**WORK INSTRUCTION**
Check the data underneath for lines holding the word "discours", and state only how many you find.

[Items from a data source]
*** Block opens ***
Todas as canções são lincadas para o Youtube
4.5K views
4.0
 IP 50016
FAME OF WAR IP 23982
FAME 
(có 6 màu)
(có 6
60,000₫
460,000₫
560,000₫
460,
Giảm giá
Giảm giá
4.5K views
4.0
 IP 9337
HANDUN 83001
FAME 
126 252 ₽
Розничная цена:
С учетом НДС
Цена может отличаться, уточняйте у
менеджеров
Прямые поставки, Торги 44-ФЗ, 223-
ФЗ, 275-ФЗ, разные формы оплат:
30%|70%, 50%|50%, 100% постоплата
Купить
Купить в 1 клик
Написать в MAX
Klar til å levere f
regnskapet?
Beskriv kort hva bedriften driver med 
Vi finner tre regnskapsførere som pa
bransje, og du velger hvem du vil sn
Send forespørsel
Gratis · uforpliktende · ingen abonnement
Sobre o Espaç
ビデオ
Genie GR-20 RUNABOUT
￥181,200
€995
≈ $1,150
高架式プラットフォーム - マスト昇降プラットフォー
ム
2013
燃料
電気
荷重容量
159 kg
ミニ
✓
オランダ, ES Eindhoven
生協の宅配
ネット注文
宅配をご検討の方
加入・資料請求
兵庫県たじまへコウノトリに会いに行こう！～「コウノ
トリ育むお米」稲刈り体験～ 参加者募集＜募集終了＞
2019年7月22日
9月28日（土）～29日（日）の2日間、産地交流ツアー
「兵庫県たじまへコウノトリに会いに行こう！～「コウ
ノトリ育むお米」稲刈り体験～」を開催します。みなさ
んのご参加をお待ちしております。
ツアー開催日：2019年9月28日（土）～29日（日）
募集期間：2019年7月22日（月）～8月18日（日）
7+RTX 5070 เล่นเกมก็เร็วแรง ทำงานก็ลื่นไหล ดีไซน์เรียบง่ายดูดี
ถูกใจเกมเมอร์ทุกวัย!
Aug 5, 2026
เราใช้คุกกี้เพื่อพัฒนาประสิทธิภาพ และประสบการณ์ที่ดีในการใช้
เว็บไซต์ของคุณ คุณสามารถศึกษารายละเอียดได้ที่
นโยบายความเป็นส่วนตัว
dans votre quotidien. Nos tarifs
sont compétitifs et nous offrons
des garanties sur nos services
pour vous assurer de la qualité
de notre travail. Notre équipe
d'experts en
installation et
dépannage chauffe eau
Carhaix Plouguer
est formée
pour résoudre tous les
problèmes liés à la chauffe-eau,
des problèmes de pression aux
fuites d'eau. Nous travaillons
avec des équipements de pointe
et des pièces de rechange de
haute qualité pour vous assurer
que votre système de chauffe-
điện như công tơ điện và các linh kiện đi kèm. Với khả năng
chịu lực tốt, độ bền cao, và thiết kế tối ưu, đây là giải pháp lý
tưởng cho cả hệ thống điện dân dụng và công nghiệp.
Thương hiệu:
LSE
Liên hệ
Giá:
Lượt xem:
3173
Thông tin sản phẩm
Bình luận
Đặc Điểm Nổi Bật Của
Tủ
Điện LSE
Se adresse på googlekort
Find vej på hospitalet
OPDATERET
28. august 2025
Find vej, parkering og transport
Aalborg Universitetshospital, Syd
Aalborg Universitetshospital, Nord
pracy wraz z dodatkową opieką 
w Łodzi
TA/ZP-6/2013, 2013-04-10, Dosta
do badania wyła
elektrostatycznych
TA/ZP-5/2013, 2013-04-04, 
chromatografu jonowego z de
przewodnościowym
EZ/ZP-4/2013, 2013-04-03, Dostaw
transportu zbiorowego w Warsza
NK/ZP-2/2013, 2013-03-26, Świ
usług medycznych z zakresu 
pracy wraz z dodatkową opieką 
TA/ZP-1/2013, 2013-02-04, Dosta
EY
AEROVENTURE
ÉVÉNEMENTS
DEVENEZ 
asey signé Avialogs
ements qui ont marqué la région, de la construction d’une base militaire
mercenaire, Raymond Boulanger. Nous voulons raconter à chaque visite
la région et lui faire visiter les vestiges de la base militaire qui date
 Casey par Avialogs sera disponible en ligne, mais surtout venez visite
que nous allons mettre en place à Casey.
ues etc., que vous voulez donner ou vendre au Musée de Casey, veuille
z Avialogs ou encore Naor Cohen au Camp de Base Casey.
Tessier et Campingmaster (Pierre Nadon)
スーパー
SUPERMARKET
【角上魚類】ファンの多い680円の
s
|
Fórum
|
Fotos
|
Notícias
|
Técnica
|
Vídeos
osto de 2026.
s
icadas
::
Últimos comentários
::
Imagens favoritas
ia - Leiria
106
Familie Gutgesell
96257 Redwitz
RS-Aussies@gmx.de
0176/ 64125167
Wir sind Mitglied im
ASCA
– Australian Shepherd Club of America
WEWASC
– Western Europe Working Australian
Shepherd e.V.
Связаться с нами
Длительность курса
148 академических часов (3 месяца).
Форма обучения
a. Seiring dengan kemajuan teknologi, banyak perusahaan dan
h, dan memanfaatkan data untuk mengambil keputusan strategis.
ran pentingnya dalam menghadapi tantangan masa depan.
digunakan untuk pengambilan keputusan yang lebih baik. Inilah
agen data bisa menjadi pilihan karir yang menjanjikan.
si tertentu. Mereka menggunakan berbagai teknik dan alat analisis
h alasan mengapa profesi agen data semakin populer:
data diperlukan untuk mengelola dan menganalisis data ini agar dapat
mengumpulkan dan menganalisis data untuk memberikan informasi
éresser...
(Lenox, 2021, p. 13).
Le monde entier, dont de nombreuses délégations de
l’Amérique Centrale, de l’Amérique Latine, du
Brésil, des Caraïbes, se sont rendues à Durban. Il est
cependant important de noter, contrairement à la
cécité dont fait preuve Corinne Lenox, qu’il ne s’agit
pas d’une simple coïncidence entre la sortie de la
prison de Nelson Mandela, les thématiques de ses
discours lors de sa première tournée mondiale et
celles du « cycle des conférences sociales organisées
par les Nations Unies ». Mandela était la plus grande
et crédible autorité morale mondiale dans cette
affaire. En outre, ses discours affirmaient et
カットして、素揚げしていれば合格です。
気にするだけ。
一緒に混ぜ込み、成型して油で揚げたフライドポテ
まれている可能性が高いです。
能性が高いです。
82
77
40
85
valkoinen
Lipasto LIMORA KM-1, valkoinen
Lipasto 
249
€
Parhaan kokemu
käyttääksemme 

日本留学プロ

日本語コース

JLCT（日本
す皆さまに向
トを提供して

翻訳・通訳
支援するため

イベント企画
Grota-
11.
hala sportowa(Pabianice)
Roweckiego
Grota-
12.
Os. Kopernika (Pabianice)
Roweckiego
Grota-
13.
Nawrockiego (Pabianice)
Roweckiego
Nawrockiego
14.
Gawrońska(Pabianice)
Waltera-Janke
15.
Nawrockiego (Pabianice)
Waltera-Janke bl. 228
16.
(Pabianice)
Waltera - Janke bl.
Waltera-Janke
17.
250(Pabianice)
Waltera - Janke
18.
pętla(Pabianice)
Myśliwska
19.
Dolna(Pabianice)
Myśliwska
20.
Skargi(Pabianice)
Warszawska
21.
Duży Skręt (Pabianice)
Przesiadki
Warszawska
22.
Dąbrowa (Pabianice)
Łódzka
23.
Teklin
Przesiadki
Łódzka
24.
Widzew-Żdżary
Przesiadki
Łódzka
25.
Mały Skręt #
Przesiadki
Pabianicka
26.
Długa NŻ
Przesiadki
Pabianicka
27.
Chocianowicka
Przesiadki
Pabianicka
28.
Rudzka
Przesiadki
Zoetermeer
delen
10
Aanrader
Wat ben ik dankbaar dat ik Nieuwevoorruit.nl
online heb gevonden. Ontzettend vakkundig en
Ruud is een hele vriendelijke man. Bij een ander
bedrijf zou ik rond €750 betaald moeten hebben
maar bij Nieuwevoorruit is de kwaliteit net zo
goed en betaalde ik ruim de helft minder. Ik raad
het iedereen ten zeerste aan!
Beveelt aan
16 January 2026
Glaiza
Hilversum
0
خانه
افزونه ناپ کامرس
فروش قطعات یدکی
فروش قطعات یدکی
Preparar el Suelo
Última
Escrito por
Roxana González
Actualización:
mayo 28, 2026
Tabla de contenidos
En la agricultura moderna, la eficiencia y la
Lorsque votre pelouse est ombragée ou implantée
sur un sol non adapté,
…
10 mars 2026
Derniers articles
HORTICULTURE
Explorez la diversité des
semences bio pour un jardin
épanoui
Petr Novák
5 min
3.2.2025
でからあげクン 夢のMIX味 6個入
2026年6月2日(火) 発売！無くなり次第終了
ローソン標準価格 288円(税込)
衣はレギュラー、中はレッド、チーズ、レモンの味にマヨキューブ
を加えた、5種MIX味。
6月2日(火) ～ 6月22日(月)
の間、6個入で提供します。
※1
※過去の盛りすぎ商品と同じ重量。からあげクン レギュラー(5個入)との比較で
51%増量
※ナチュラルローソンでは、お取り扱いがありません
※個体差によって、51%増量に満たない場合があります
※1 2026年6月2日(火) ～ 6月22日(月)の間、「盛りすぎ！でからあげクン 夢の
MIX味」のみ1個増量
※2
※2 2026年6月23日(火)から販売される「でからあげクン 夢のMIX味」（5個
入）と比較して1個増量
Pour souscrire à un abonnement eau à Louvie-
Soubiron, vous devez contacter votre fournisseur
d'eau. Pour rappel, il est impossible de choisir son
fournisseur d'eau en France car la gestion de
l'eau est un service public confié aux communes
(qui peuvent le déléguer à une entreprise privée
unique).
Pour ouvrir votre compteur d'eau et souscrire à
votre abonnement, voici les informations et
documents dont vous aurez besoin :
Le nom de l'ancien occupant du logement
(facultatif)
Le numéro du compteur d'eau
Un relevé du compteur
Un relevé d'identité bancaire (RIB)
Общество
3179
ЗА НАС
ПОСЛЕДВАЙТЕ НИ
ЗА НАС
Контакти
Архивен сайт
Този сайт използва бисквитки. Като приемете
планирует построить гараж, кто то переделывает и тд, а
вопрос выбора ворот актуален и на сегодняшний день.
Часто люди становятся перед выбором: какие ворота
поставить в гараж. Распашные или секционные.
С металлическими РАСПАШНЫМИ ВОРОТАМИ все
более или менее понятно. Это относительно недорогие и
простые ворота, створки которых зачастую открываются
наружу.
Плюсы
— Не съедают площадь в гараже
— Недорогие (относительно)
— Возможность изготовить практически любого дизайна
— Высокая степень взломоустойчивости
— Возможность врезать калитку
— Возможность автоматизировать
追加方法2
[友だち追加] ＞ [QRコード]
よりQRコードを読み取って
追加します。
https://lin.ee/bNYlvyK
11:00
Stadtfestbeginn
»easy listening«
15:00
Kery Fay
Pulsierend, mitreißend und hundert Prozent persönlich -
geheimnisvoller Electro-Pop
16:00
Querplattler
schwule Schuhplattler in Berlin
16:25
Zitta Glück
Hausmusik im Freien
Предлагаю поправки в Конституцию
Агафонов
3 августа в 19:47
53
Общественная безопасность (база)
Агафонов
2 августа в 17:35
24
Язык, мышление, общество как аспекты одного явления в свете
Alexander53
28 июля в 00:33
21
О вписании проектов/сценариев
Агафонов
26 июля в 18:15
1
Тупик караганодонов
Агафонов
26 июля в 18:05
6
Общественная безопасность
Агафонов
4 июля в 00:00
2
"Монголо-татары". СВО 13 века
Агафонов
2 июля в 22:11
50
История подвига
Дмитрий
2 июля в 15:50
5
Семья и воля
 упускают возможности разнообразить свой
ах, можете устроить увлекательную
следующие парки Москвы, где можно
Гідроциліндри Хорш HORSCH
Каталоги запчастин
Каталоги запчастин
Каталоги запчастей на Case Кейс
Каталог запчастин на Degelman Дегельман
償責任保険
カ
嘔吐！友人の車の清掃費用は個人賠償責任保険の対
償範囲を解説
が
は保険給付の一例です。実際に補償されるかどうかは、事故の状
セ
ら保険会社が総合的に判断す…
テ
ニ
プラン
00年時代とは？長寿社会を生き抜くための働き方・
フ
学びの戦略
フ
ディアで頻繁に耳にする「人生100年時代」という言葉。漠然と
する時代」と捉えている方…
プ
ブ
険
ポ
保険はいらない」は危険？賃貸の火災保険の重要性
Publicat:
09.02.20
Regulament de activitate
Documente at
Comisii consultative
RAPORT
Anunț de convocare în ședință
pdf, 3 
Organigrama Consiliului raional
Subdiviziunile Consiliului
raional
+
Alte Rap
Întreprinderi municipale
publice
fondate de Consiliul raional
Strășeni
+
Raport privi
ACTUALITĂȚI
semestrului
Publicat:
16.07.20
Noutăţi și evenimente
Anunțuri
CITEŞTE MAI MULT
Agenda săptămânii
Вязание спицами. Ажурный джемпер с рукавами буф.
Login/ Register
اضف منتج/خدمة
*** Block closes ***
**RESULT**
2